Иконопочитание начало распространяться в ранней Византии в IV–VI веках. Его стремительный расцвет приходится на VII столетие. Несториане, монофизиты вообще не признавали возможности изображения божества. Ортодоксальное направление оправдывало возможность человеческого изображения Христа. Сыграла роль и давняя античная традиция антропоморфного изображения богов. Проблема иконы, иконопочитания еще не получила в ранневизантийской церкви никакого соборного определения.
Западное христианство отличалось особой христологичностью. Здесь наибольшее распространение получили скульптурное изображение Христа и распятие. Церковь признавала полезность иконы как средства христианского воспитания, но не особенно поощряла ее распространение. К тому же и материальные возможности подъема иконописания были ограниченны. Святые признавались таковыми только по решению церкви, в результате канонизации.
В Византии святыми становились уже при жизни, считалось, что праведники могут как-то влиять на текущие события. Здесь было много художников. Вообще портрет широко распространился в светском искусстве ранней Византии, особенно изображения императоров.
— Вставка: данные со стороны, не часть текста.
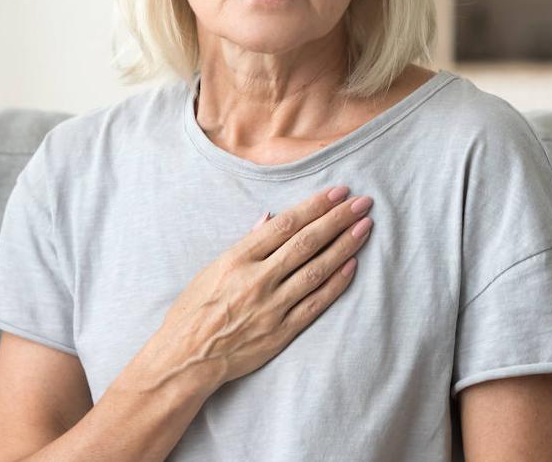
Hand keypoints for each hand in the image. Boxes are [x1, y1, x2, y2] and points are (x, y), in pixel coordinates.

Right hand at [148, 185, 374, 392]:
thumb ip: (244, 244)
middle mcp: (257, 279)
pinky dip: (336, 283)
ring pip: (316, 270)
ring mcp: (272, 307)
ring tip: (364, 227)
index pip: (285, 225)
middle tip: (361, 202)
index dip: (314, 206)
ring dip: (344, 246)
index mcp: (238, 259)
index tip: (337, 192)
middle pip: (306, 242)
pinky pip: (315, 303)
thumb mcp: (211, 270)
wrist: (187, 358)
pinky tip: (352, 265)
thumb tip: (269, 218)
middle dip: (337, 219)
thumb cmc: (193, 311)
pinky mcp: (281, 332)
Традиция создания иконы во многом восходит к императорскому портрету, от изображения императоров-богов с их нимбом был один шаг до икон богов-императоров. Нельзя не учитывать и характерного для поздней античности своеобразия восприятия иконы как символа.
VII век не только стал временем массового распространения культа святых, локальных защитников и покровителей, но и способствовал распространению веры в — чудотворные иконы, чудодейственную силу мощей и реликвий. Это было выгодно церкви и монастырям и приносило им дополнительные доходы. Существовала и общественно-политическая сторона проблемы. Культ икон и мощей необычайно увеличивал авторитет церкви и монастырей, использовался ими для формирования общественного мнения. Неудивительно, что самыми ярыми сторонниками иконопочитания стали городское монашество и духовенство. Иконопочитание облегчало им борьбу за свои интересы: ведь монастырь являлся учреждением, которое присваивало крестьянские земли, издавна эксплуатировало рабов и колонов. Богатая городская церковь с ее пышным культом, множеством реликвий и икон была одновременно и своеобразным символом угнетения в глазах крестьянства. Эти идеи нашли отражение в его идеологии, в частности в павликианстве, которое начинает распространяться в византийской деревне в VII веке.
Картину развития павликианского движения, особенно на ранних его этапах, воссоздать трудно, а тем более выявить его конкретные связи с иконоборчеством. Основным источником сведений о павликианстве является «История павликиан» Петра Сицилийского (вторая половина IX века), который был послом императора Василия I к павликианам. Собственно павликианские произведения до нас не дошли. Если они и существовали, то, скорее всего, были уничтожены иконопочитателями. Вероятно, их было не так много, поскольку павликиане ограничивались устной пропагандой своих взглядов — проповедью, толкованием обычных текстов Евангелия. Более ранние сведения о них также принадлежат перу сторонников иконопочитания. Заклеймив павликианство как «манихейскую ересь» и продемонстрировав свое крайне отрицательное отношение к ней, они чаще всего отвергали ее с порога, не считая нужным опускаться до полемики. Они просто клеймили павликиан как еретиков, тем более что силы их были довольно быстро отвлечены на борьбу с иконоборцами. Можно говорить о несомненном влиянии на павликианство манихейства, но развивалось оно в Византии на собственной основе.
Павликианство возрождало идеи и практику раннехристианских общин. Название свое они получили, поскольку считали себя прямыми последователями и исполнителями заповедей апостола Павла. В качестве священных книг павликиане признавали только Евангелия, освящавшие, по их мнению, идеи всеобщего равенства. Они проповедовали аскетизм, но не в таких крайних формах, как мессалиане. Как и большинство народных, демократических ересей, павликианское учение было дуалистическим. Их дуализм основывался на глубокой вере в извечную противоположность добра и зла, царства бога и царства сатаны, духа и плоти. Павликиане различали «отца небесного», которому в будущем будет принадлежать власть, и сатану, созданием которого является земной, материальный мир. Христа они признавали как проповедника и смелого борца, ставшего сыном божьим после своей мученической смерти. Таинств крещения и причащения, культа святых, поклонения иконам и кресту для них не существовало. Земные порядки представлялись им царством зла, сатаны, в том числе государство и церковь. Монашество, монастыри они рассматривали как «порождение дьявола».